Parmi les courts-métrages de fiction en lice pour les César 2024, figure De la folie des hamsters de Juliette Marrécau, produit avec l’aide du GREC (Groupe de Recherches et d’Essais Cinématographiques). Le film accompagne Inès (Anaëlle Fournier), une jeune femme, issue de la campagne qui emménage à Paris. Tout est prêt pour son arrivée : elle a trouvé un emploi dans un restaurant et sa sœur Alice (Juliette Savary), déjà bien installée dans la capitale depuis des années, dispose d’une chambre réservée où elle peut rester pendant qu’elle trouve son propre appartement. Pourtant, Inès finit par ne pas être engagée et la relation avec sa sœur ne s’épanouit pas comme elle l’avait imaginé. Seule, sans emploi et incapable d’avouer la vérité à sa famille, la jeune femme se rapproche de son seul ami : un hamster qu’elle trouve abandonné dans la rue.

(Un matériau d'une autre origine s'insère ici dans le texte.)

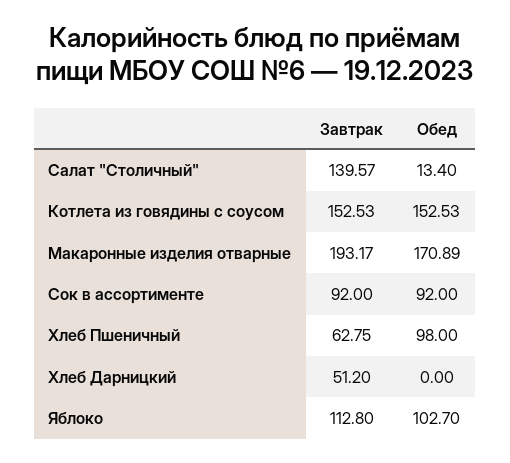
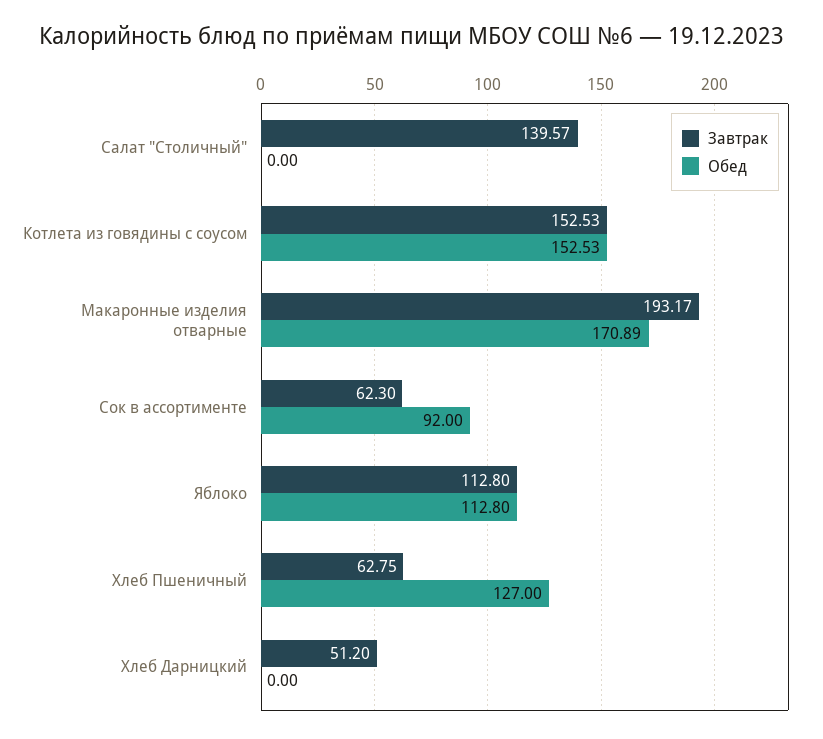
  {
    "Завтрак": {
      "Салат \"Столичный\"": 139.57,
      "Котлета из говядины с соусом": 152.53,
      "Макаронные изделия отварные": 193.17,
-     "Сок в ассортименте": 92,
+     "Сок в ассортименте": 62.3,
      "Хлеб Пшеничный": 62.75,
      "Хлеб Дарницкий": 51.2,
      "Яблоко": 112.8
    },
    "Обед": {
-     "Салат \"Столичный\"": 13.4,
+     "Салат \"Столичный\"": 0,
      "Котлета из говядины с соусом": 152.53,
      "Макаронные изделия отварные": 170.89,
      "Сок в ассортименте": 92,
-     "Хлеб Пшеничный": 98,
+     "Хлеб Пшеничный": 127,
      "Хлеб Дарницкий": 0,
-     "Яблоко": 102.7
+     "Яблоко": 112.8
    }
  }

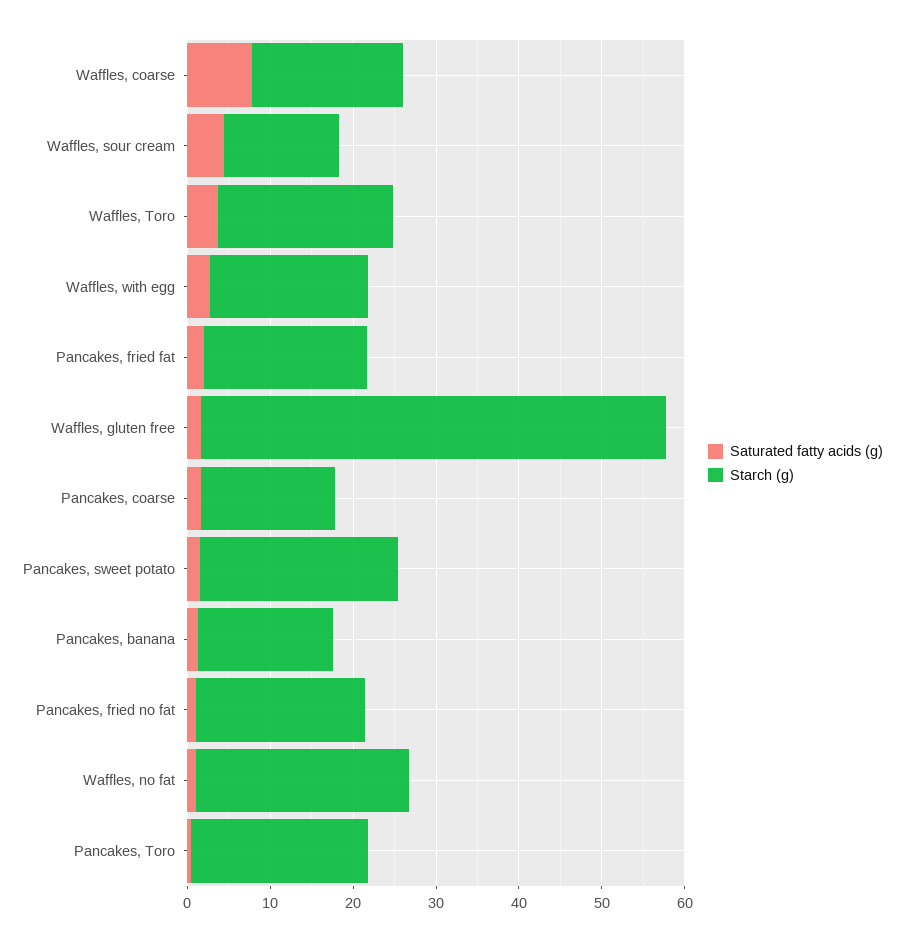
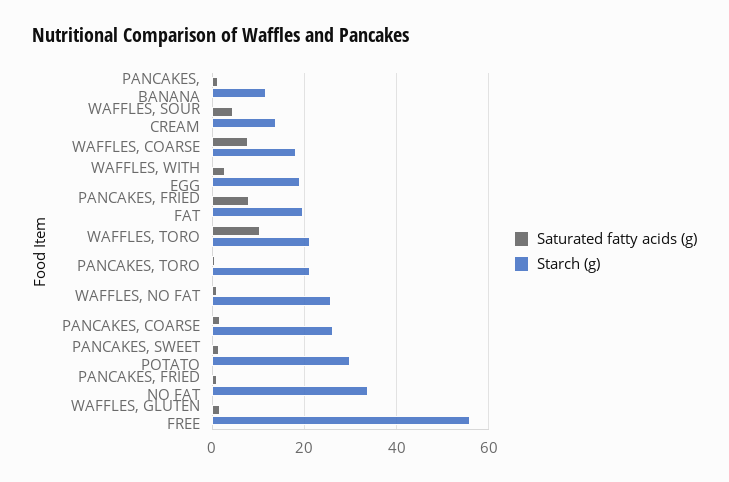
  {
    "Saturated fatty acids (g)": {
      "Waffles, coarse": 8,
      "Waffles, sour cream": 4,
-     "Waffles, Toro": 4,
+     "Waffles, Toro": 10,
      "Waffles, with egg": 2,
-     "Pancakes, fried fat": 2,
+     "Pancakes, fried fat": 8,
      "Waffles, gluten free": 2,
      "Pancakes, coarse": 2,
      "Pancakes, sweet potato": 2,
      "Pancakes, banana": 2,
      "Pancakes, fried no fat": 2,
      "Waffles, no fat": 2,
      "Pancakes, Toro": 0
    },
    "Starch (g)": {
      "Waffles, coarse": 18,
      "Waffles, sour cream": 14,
      "Waffles, Toro": 22,
      "Waffles, with egg": 20,
      "Pancakes, fried fat": 20,
      "Waffles, gluten free": 56,
-     "Pancakes, coarse": 16,
+     "Pancakes, coarse": 26,
-     "Pancakes, sweet potato": 24,
+     "Pancakes, sweet potato": 30,
-     "Pancakes, banana": 16,
+     "Pancakes, banana": 12,
-     "Pancakes, fried no fat": 20,
+     "Pancakes, fried no fat": 34,
      "Waffles, no fat": 26,
      "Pancakes, Toro": 22
    }
  }

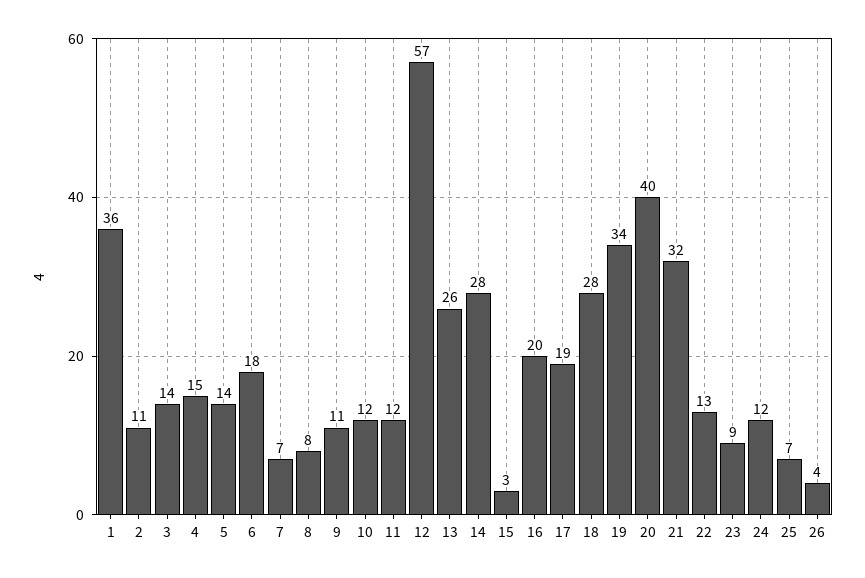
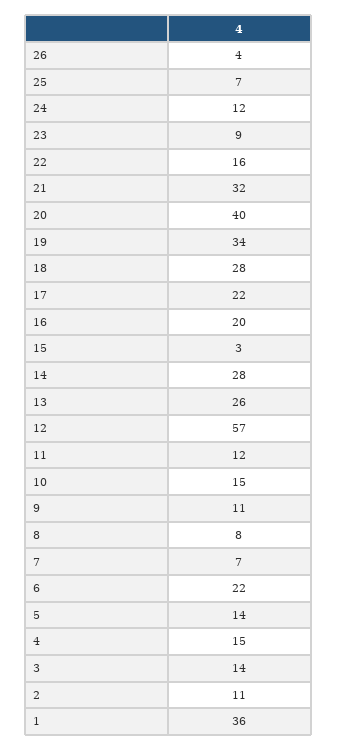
  {
    "1": 36,
    "2": 11,
    "3": 14,
    "4": 15,
    "5": 14,
-   "6": 18,
+   "6": 22,
    "7": 7,
    "8": 8,
    "9": 11,
-   "10": 12,
+   "10": 15,
    "11": 12,
    "12": 57,
    "13": 26,
    "14": 28,
    "15": 3,
    "16": 20,
-   "17": 19,
+   "17": 22,
    "18": 28,
    "19": 34,
    "20": 40,
    "21": 32,
-   "22": 13,
+   "22": 16,
    "23": 9,
    "24": 12,
    "25": 7,
    "26": 4
  }

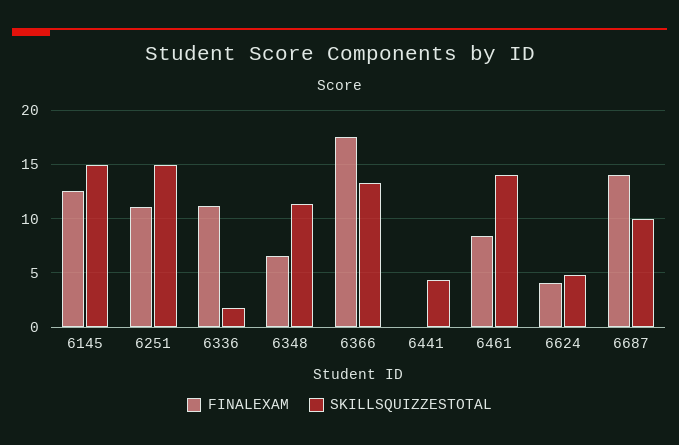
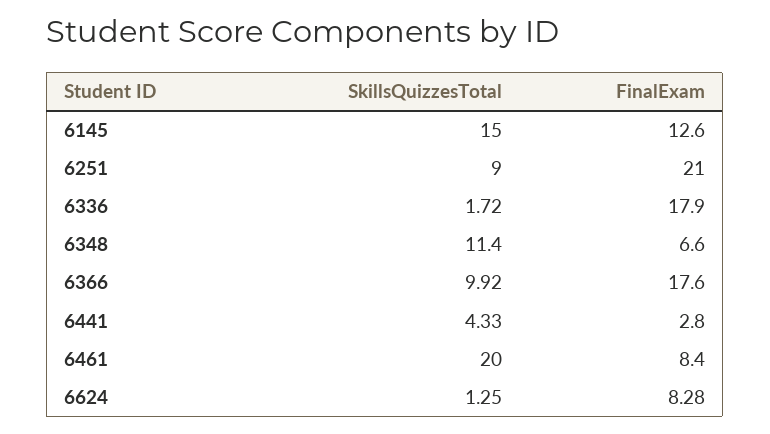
  {
    "FINALEXAM": {
      "6145": 12.6,
-     "6251": 11,
+     "6251": 21,
-     "6336": 11,
+     "6336": 17.9,
      "6348": 6.6,
      "6366": 17.6,
-     "6441": 0,
+     "6441": 2.8,
      "6461": 8.4,
-     "6624": 4,
+     "6624": 8.28
-     "6687": 14
    },
    "SKILLSQUIZZESTOTAL": {
      "6145": 15,
-     "6251": 15,
+     "6251": 9,
      "6336": 1.72,
      "6348": 11.4,
-     "6366": 13,
+     "6366": 9.92,
      "6441": 4.33,
-     "6461": 14,
+     "6461": 20,
-     "6624": 5,
+     "6624": 1.25
-     "6687": 10
    }
  }

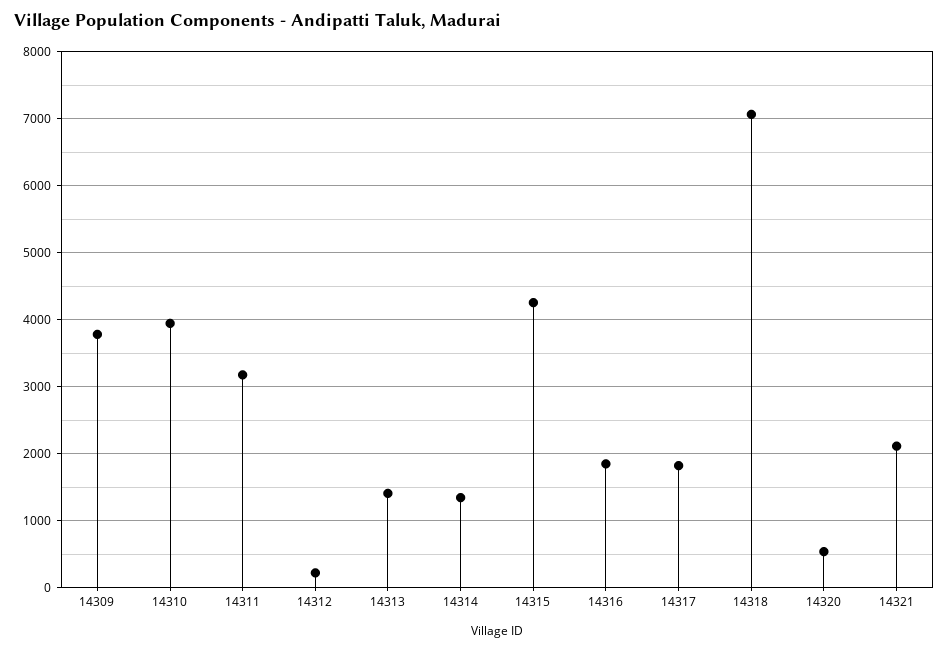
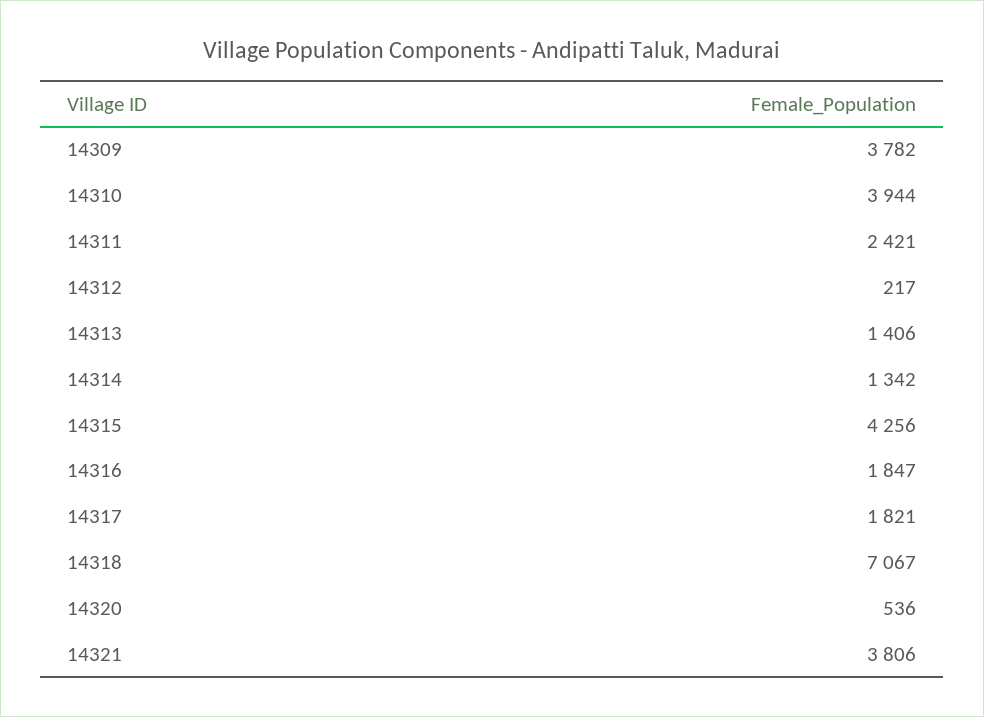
  {
    "14309": 3782,
    "14310": 3944,
-   "14311": 3200,
+   "14311": 2421,
    "14312": 217,
    "14313": 1406,
    "14314": 1342,
    "14315": 4256,
    "14316": 1847,
    "14317": 1821,
    "14318": 7067,
    "14320": 536,
-   "14321": 2100
+   "14321": 3806
  }

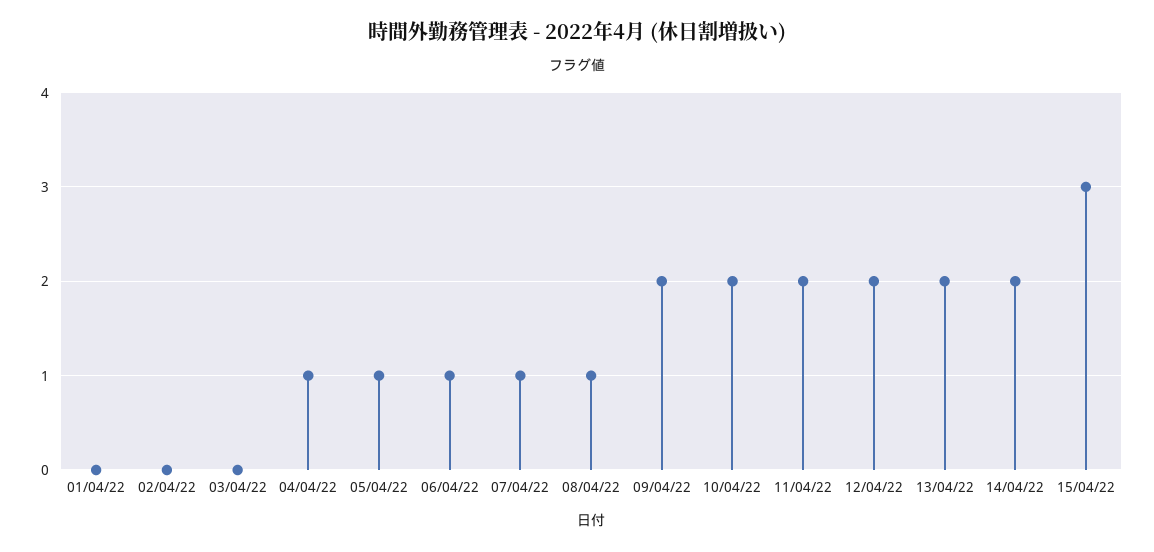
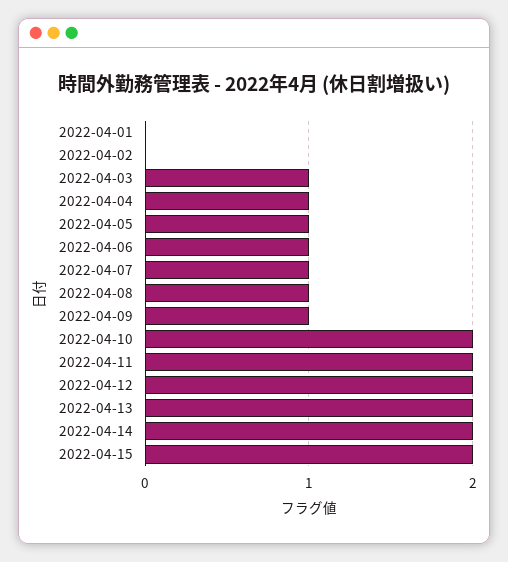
  {
    "01/04/22": 0,
    "02/04/22": 0,
-   "03/04/22": 0,
+   "03/04/22": 1,
    "04/04/22": 1,
    "05/04/22": 1,
    "06/04/22": 1,
    "07/04/22": 1,
    "08/04/22": 1,
-   "09/04/22": 2,
+   "09/04/22": 1,
    "10/04/22": 2,
    "11/04/22": 2,
    "12/04/22": 2,
    "13/04/22": 2,
    "14/04/22": 2,
-   "15/04/22": 3
+   "15/04/22": 2
  }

Anaëlle Fournier, aux joues roses et à la queue de cheval en désordre, apporte un charme enfantin à son personnage, qui n’a jamais été forcé de grandir car elle était confortablement sous l’aile de son père jusque là. Cette jeune femme aux T-shirts de chérubins et aux tons pastels contraste avec cette ville grise, à laquelle elle ne sait pas comment s’adapter. Ce n’est pas une héroïne, mais une grande enfant qui n’est pas habituée à avoir de l’autonomie, et qui développe une codépendance invasive envers sa sœur face à sa nouvelle vie à Paris. C’est justement cette incapacité à cacher ses difficultés qui fait d’Inès un personnage si charismatique.
Paris n’apparaît pas comme le lieu des opportunités dont elle a rêvé, mais une ville hostile qui la pousse dehors. Cette adversité est présente à l’écran à travers les espaces : l’entrée de l’immeuble d’Alice, sale et pleine de déchets; la chambre d’Inès n’est pas organisée pour y vivre, occupée par des boîtes qu’elle n’a pas osé ouvrir car son séjour chez sa soeur est censée être temporaire; et les toilettes, espace confiné, fait pour l’usage individuel mais qu’Ines insiste à utiliser en même temps que son aînée, créant une claustrophobie qui affecte Alice et le spectateur.
« Les hamsters sont très solitaires, il ne faut pas les mettre avec d’autres », explique le youtuber spécialiste qu’Inès suit pour apprendre comment s’occuper de son petit animal de compagnie. Le rongeur devient le miroir de cette jeune femme, qui se confine dans sa chambre, tout comme lui dans sa cage. Intimidée par la capitale écrasante où elle se trouve, Inès se heurte face aux premiers petits échecs de son déménagement. Elle délire, parle toute seule ou avec son hamster, et se plonge dans une solitude douloureuse. Ce sentiment se traduit non seulement par son comportement, mais aussi par les images de son appartement, vide, sombre et mélancolique.
Les deux sœurs forment aussi une antithèse : Alice est réaliste, endurcie par la vie et par la ville, spécialiste dans la dératisation. Sa cadette est rêveuse, effrayée, sensible et la meilleure amie d’un hamster. Comme toutes les sœurs, elles se disputent, mais finissent par rire de la situation, elles essaient d’apprendre à apprécier et à accepter leirs différentes façons de traverser la vie. Ce lien précieux crée une expérience chaleureuse pour le spectateur.
Le film est accompagné de la même chanson qui prend des formes différentes, tout au long de sa durée. Les paroles, écrites par la réalisatrice Juliette Marrécau, traduisent l’égarement d’Inès dans son déménagement à Paris.
Il y a d’infinies façons de filmer le coming of age, et dans De la folie des hamsters, on est guidé par des petites ellipses qui font évoluer l’histoire de ces personnages imparfaits et, surtout, charismatiques. Le charme de ce court métrage est fait des contrastes entre les espaces, les actions et les protagonistes, dont les défauts deviennent les forces du film.